** Opening GIVEN TEXT block **

Guess it all depends on where you work, and how you want to be known in the business.  Around here the going price is about the same as yours and they want 30-35 pictures.  Sure they can do them with their cell phone, and the look like crap.  When I do them, bare rooms or staged rooms, I know my pictures are going to be clean, sharp and lines will be straight.


----------



## Overread

From what I've seen real estate varies from a staff member sent out with a point and shoot and then has a market gap and then jumps up to a pro with lighting gear and all the tricks of the trade - with less in the middle. Which is surprising considering how much estate agents charge to sell a house



unpopular said:


> 407370 said:
> 
> 
> 
> What I was getting at is that it cannot be done in camera?
> 
> 
> 
> 
> Not easily. OP could have placed an ND over the windows and/or lit the interior separately. I would have taken two exposures...
Click to expand...

** Closing GIVEN TEXT block **
** Opening EXTRACTED MATERIAL block **

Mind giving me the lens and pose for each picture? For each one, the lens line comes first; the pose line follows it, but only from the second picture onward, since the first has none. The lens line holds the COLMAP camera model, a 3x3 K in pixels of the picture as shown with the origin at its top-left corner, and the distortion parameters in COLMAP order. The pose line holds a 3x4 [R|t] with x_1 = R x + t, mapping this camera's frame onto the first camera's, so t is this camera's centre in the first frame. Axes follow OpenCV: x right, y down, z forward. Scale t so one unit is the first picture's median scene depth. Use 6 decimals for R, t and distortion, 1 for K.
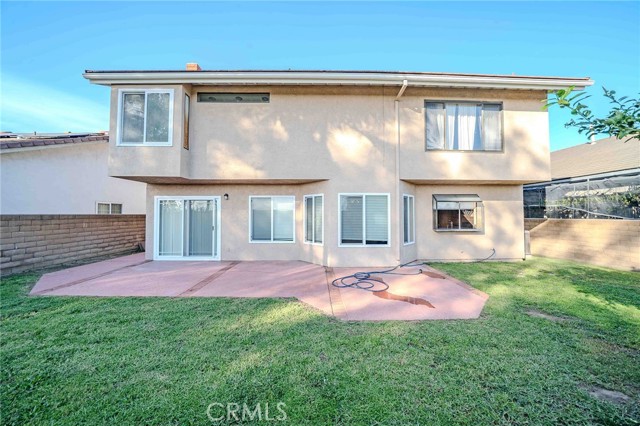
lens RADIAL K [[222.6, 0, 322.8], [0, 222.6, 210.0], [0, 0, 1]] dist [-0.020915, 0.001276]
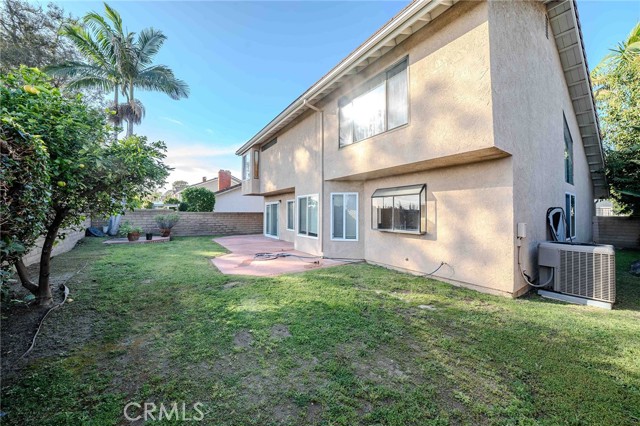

** Closing EXTRACTED MATERIAL block **
** Opening EXTRACTED MATERIAL block **

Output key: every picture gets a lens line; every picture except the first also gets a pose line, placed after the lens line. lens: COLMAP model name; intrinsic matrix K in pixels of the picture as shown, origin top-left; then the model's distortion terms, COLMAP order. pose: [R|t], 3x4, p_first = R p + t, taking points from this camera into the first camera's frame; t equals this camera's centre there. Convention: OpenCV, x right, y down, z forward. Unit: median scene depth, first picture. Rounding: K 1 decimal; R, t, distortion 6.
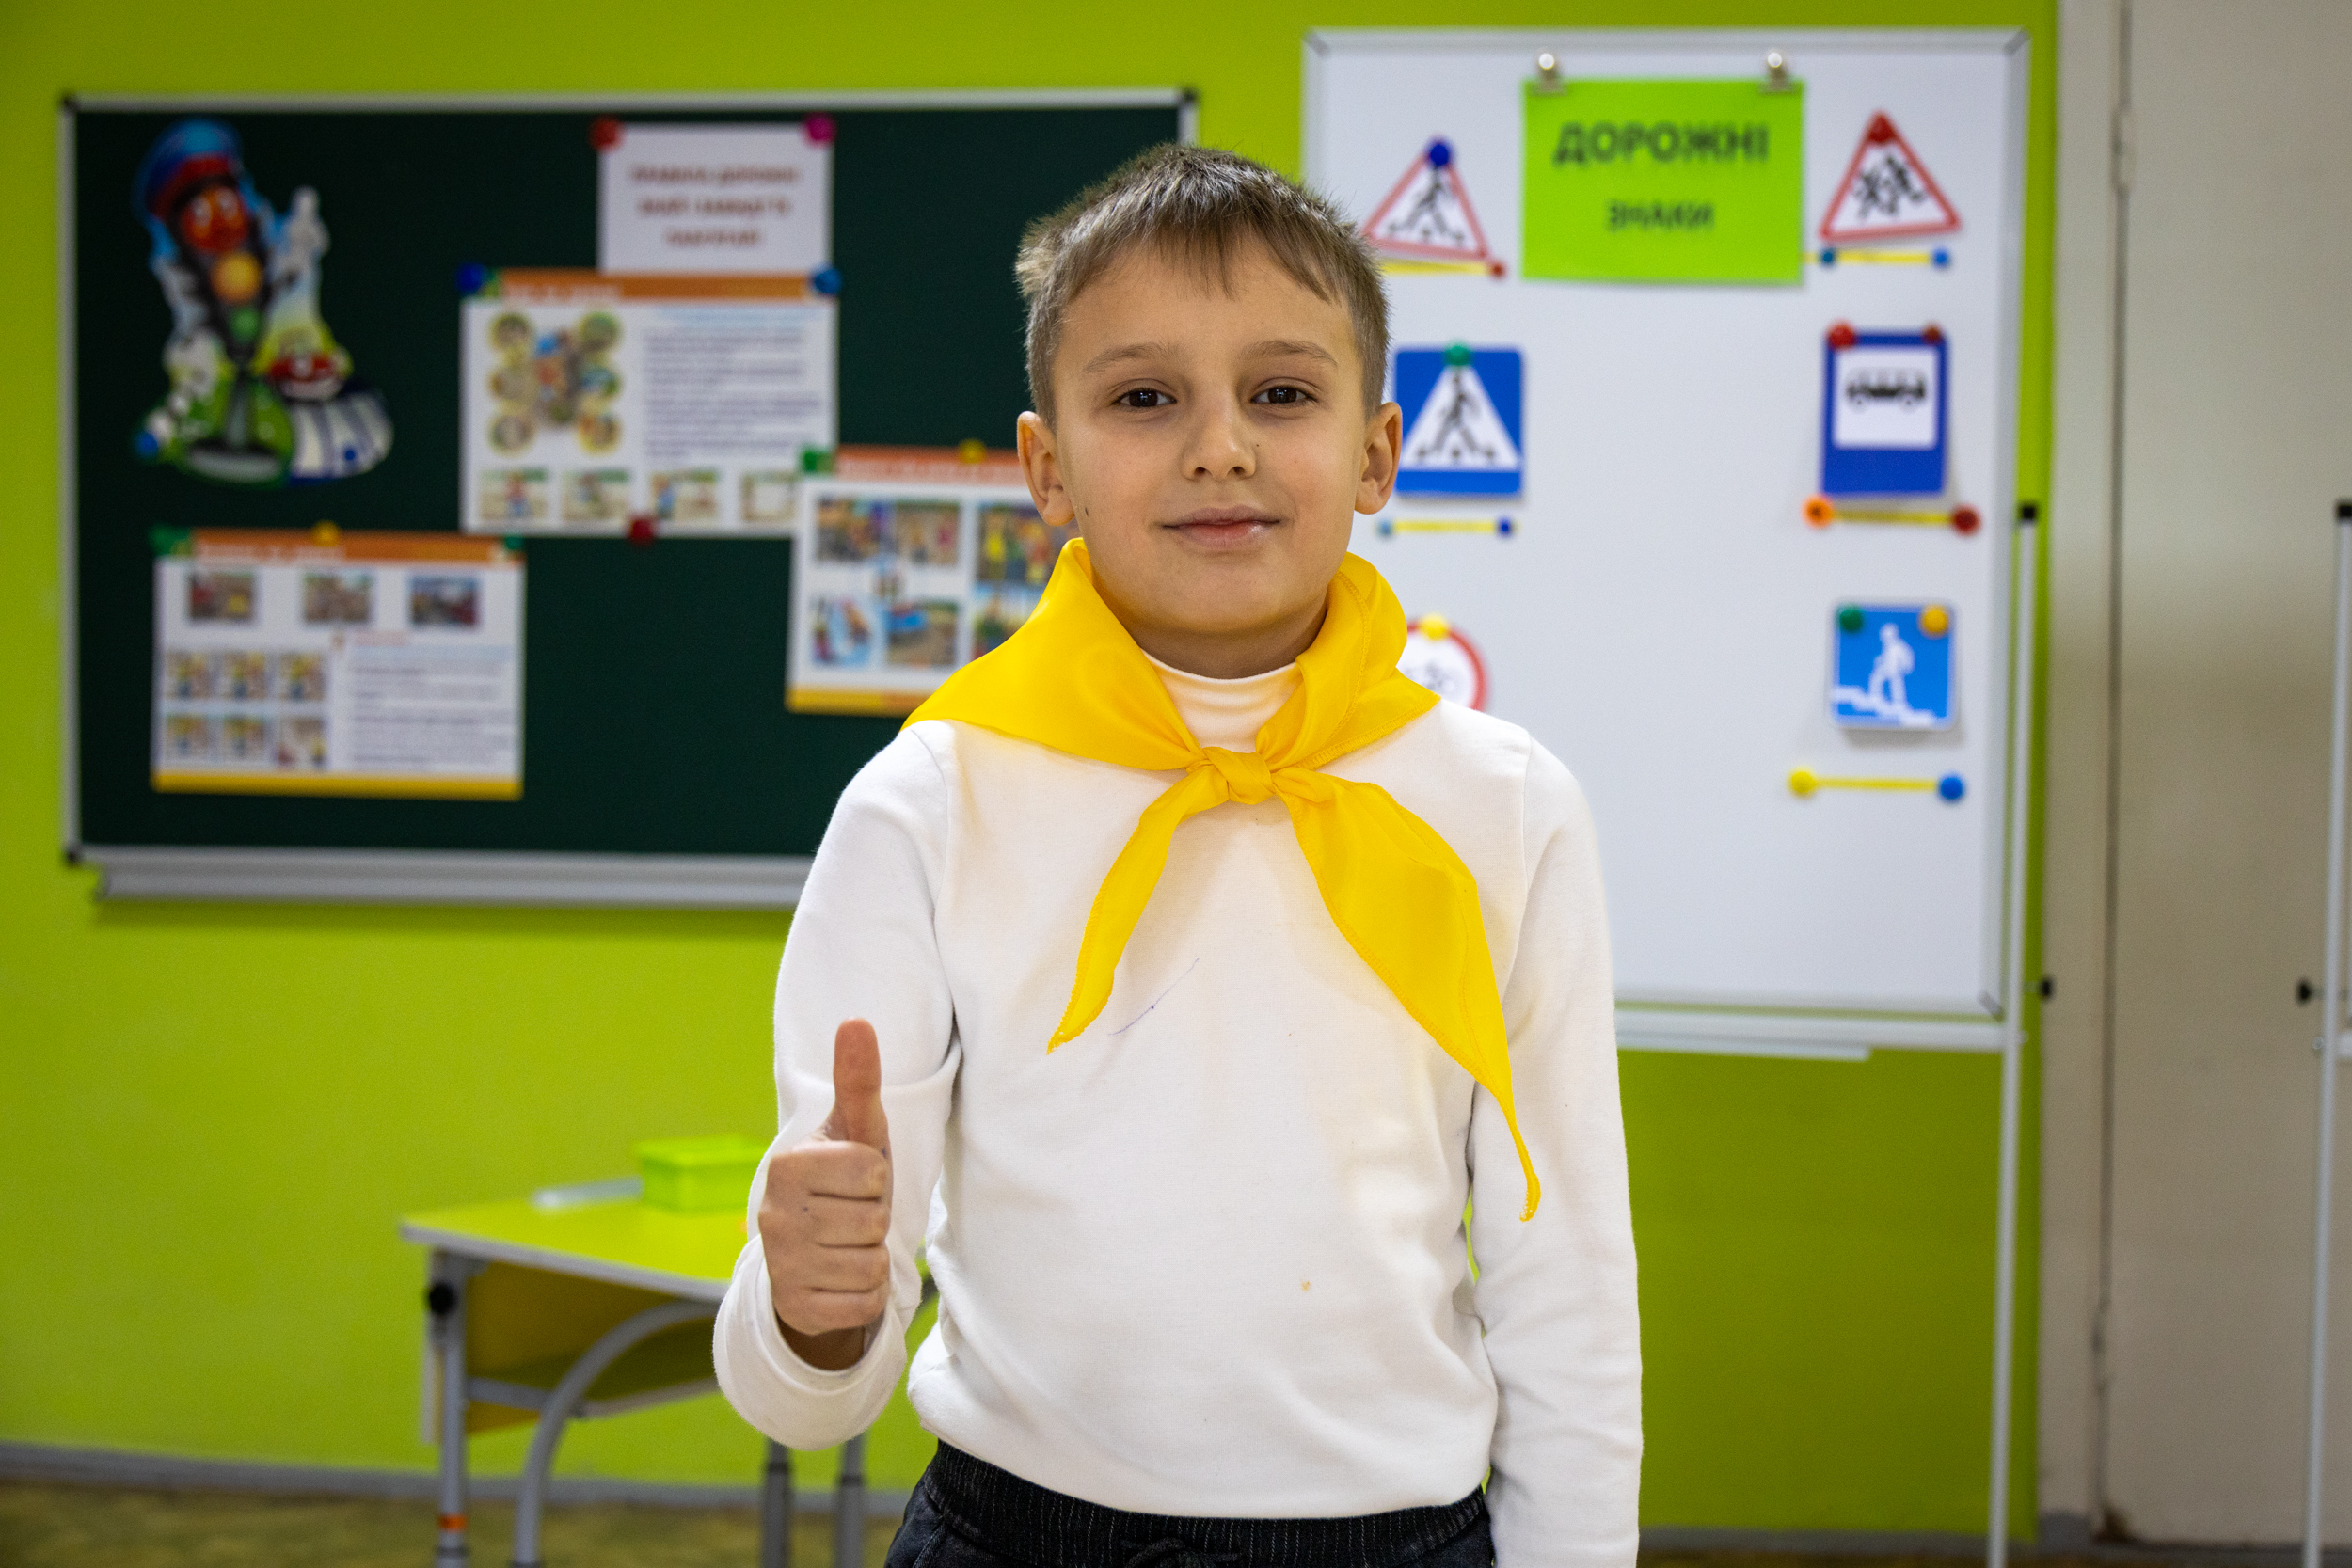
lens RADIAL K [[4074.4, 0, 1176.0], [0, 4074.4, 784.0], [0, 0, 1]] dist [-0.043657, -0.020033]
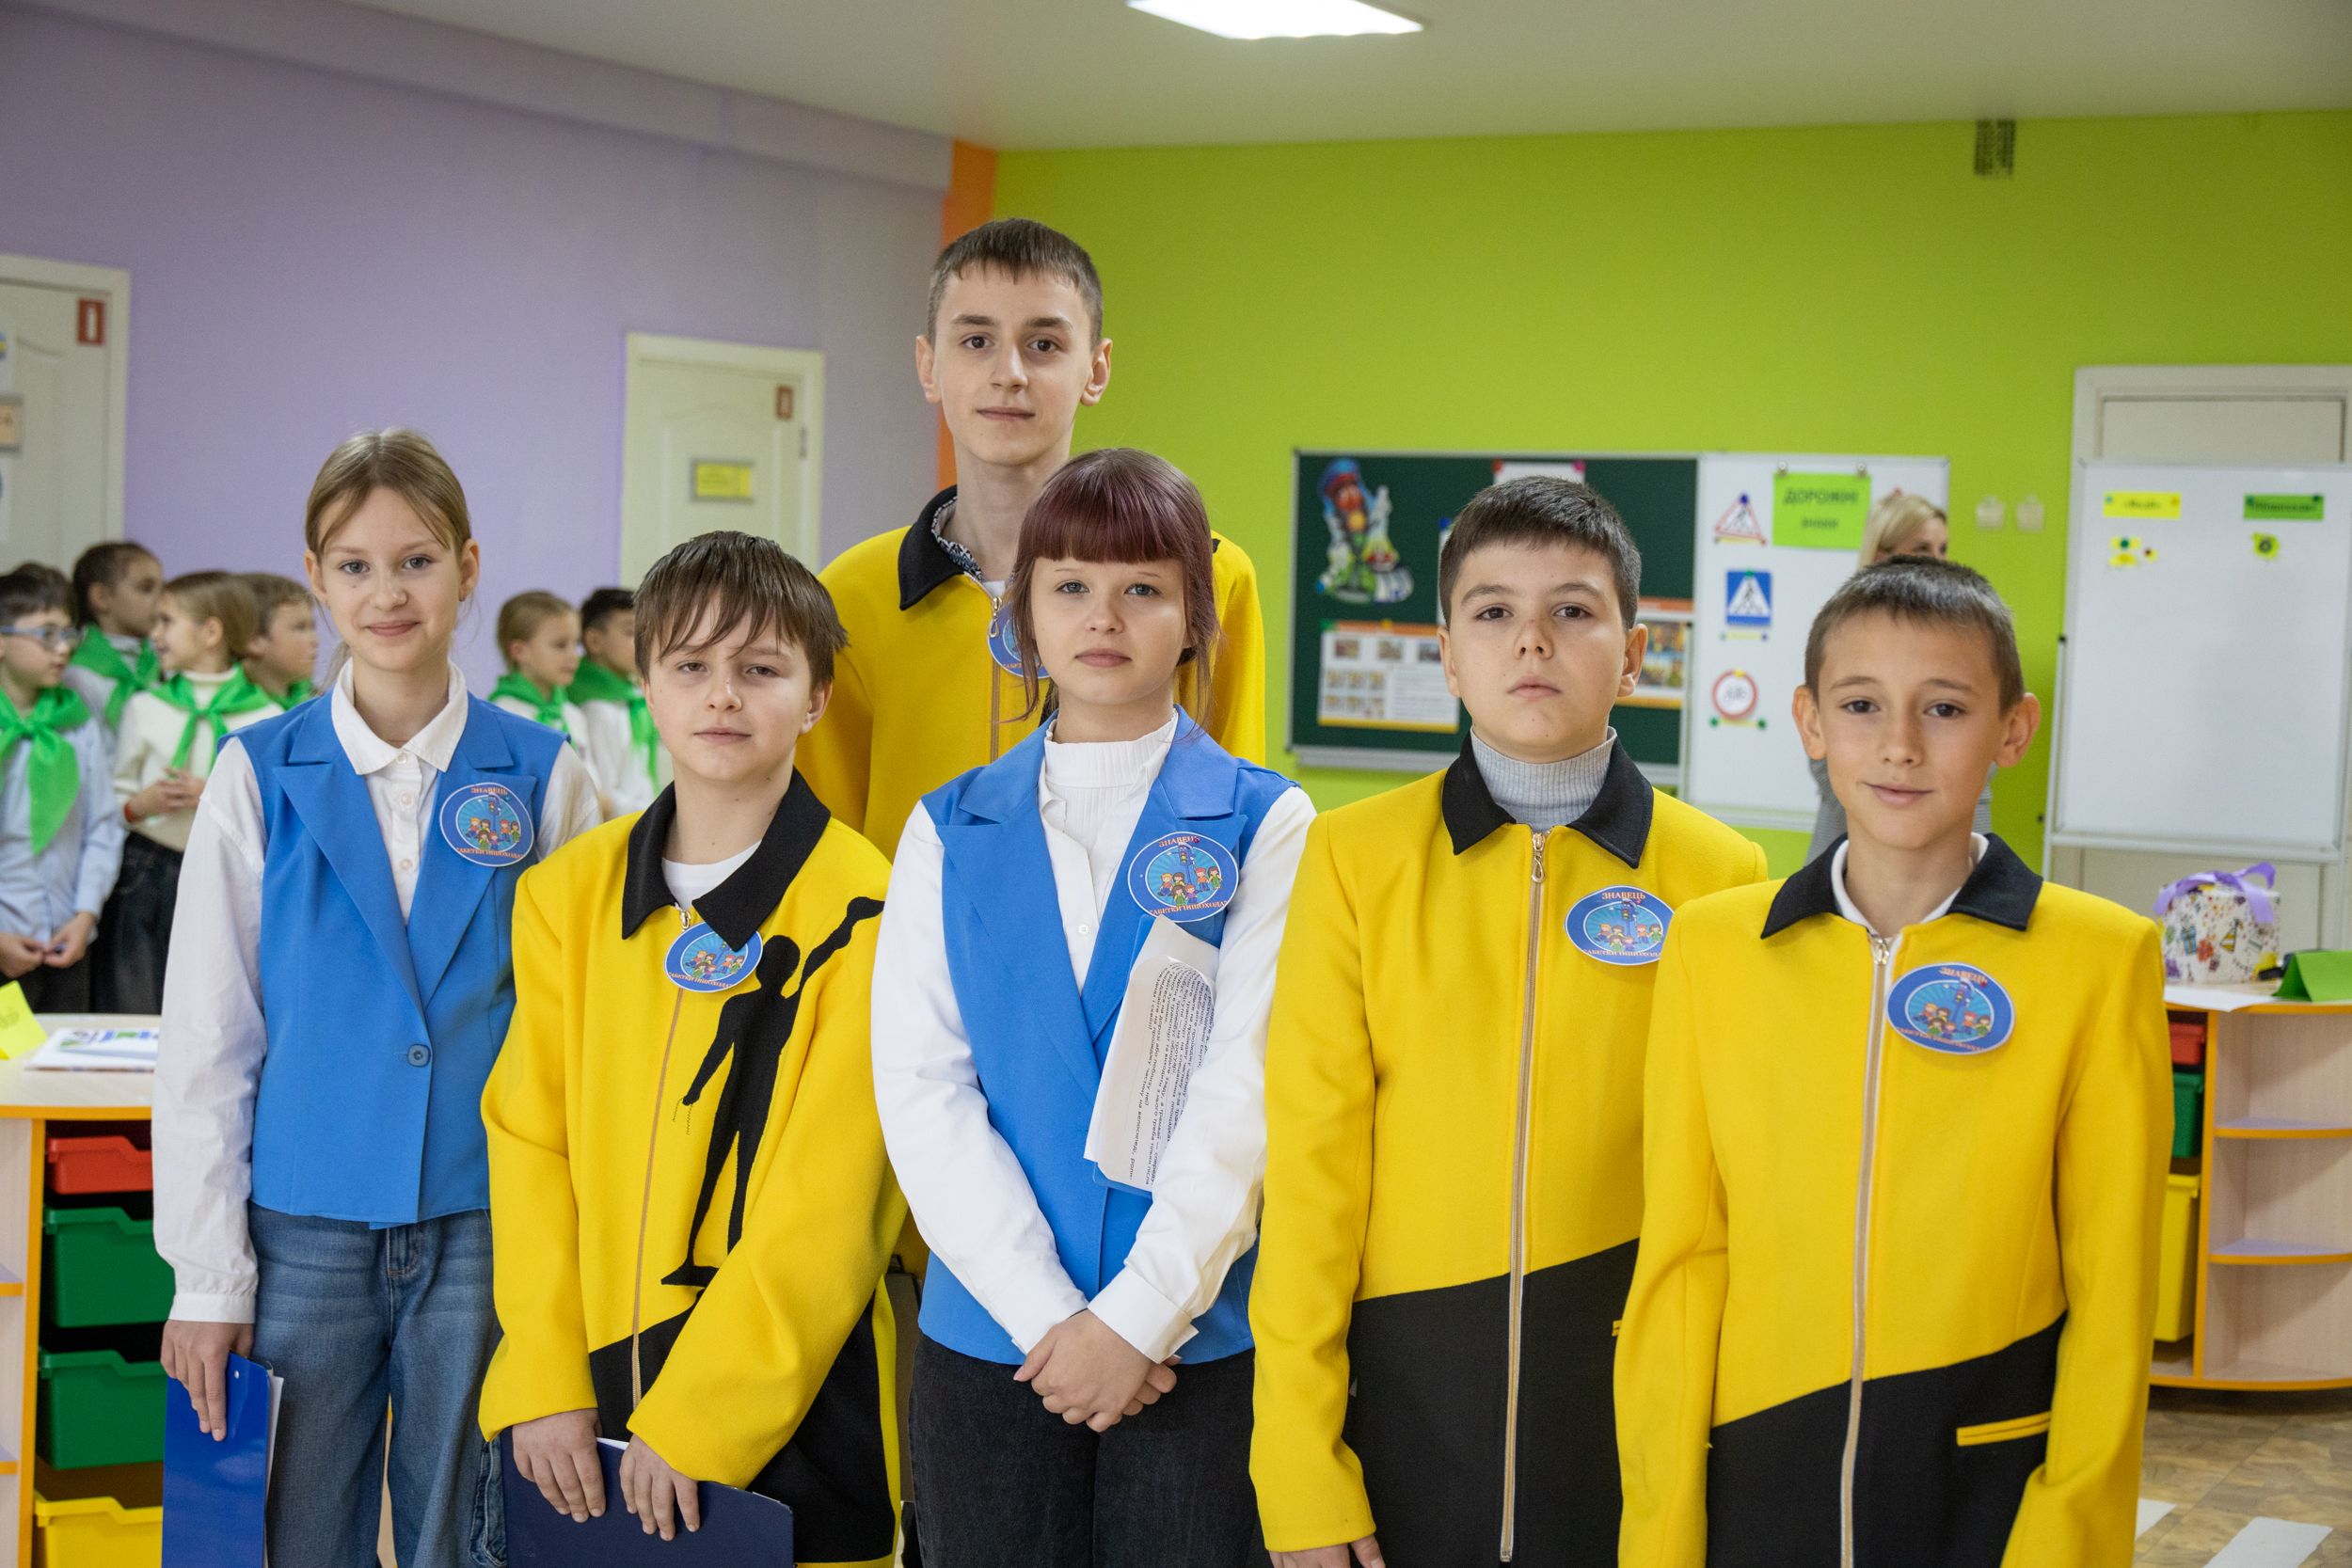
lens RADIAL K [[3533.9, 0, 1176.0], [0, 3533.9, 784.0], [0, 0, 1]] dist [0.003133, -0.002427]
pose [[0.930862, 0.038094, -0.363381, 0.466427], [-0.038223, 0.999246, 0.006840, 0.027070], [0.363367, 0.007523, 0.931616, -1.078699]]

** Closing EXTRACTED MATERIAL block **

# PROBLEM A:
In the real estate photography thread, how many pictures do clients in the first poster's area want?
# PROBLEM B:
Condense the paragraph of the real estate photography thread that begins "From what I've seen real estate varies" into one or two sentences, keeping its main facts.
# PROBLEM C:
Extend the real estate photography thread past its last line with a further reply in the same forum style.

# WRITTEN REPLY A:
They want 30-35 pictures.

# WRITTEN REPLY B:
Real estate photography ranges from a staff member with a point and shoot to a professional with lighting gear and every trick of the trade, with little in between. This gap is surprising given how much estate agents charge to sell a house.

# WRITTEN REPLY C:
To do this in camera chances are the only way would have been just the right time of day to soften the outside light and then back that up with several flash units with diffusers indoors. It can be done; but would be expensive, time consuming, more complicated and also likely very limited on the hours of the day when it would be viable to shoot. 

HDR makes fantastic sense in this situation; a handful of shots and then a little bit of time (comparatively speaking) in editing and you're done. You can do it almost whenever; in much more varied lighting for a fraction of the overall equipment investment and for a lot less time (esp a lot less time at site).


----------



## pixmedic

pics look good to me. 
hell, makes me want to buy that house.


----------



## 407370

I went looking for listings of multi million pound houses just to see the pics and none of them looked any better than the OP posted, actually several of them looked significantly worse.
Does the market for top class Real Estate photography actually exist?


----------



## Parker219

407370 said:


> I went looking for listings of multi million pound houses just to see the pics and none of them looked any better than the OP posted, actually several of them looked significantly worse.
> Does the market for top class Real Estate photography actually exist?




I have friends in the industry that charge  $400 for 25 Real Estate photos. In an area with a population around 500,000 people they get 2 assignments a week. 

For residential real estate, $400 is the maximum I have seen photographers charge and still get work. 

I guess 2 a week is at least enough to pay the bare minimum of most peoples monthly bills, plus they have plenty of time to do other things.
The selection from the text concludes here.